▶ **REQUIRED TASKS**
1. According to the passage on the Xnet connection, what download speed can the writer achieve on a good day?
2. Return, word for word, the part of the passage on the Xnet connection from "No, Xnet couldn't." up to and including "it for them.".

Start of PASSAGE GIVEN

We've been using an Xnet flood plan for over a year perfectly satisfactorily - downhill with the wind behind me on a good day I can achieve download speeds of 5MBps - but our little network has grown to the point where we are having to consider a second dsl link at our gateway, particularly as the use of VoIP to supplement or even replace our chronically bad, incredibly expensive Telecom landline service is growing fast.

We have a second line available and I enquired of Xnet tech. if it would be possible for us to take out a second dsl account with it, and for the two connections to be bonded giving us one connection with around 13MBps down and >1MBps up, and it is the upload bandwidth that is now limiting the number of VoIP accounts we dare create.

No, Xnet couldn't. 

I gather from elsewhere that interface bonding is something ISP can do if they choose, and must therefore assume Xnet choose not to do it for their customers.

I can understand why.  After all, there's nothing in it for them.

End of PASSAGE GIVEN
Start of SUPPLIED INFORMATION

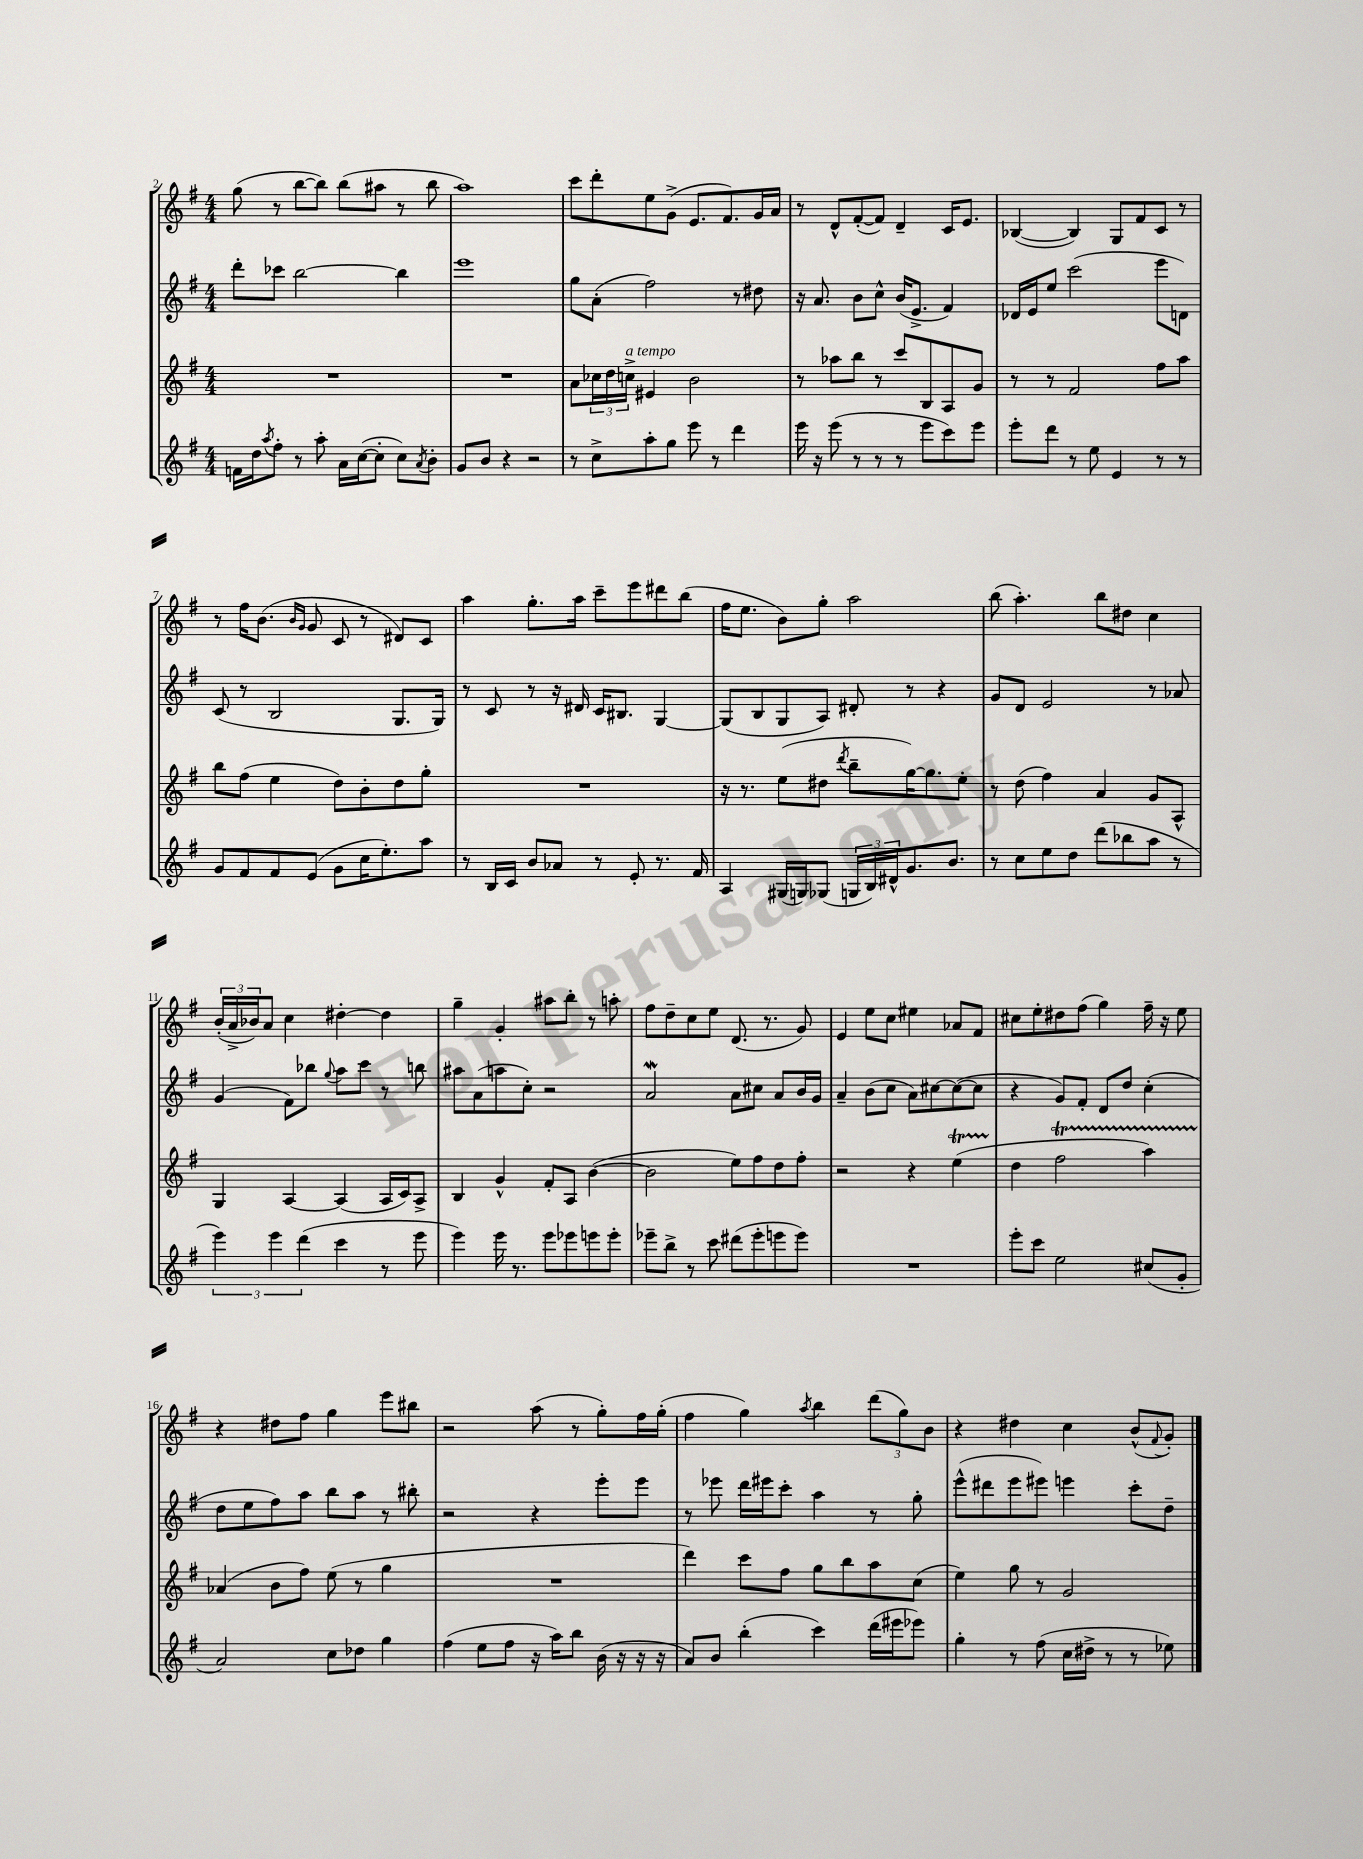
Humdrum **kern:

End of SUPPLIED INFORMATION

▶ **ANSWERS FOR THIS EXERCISE**
1. 5MBps

2.
No, Xnet couldn't. 

I gather from elsewhere that interface bonding is something ISP can do if they choose, and must therefore assume Xnet choose not to do it for their customers.

I can understand why.  After all, there's nothing in it for them.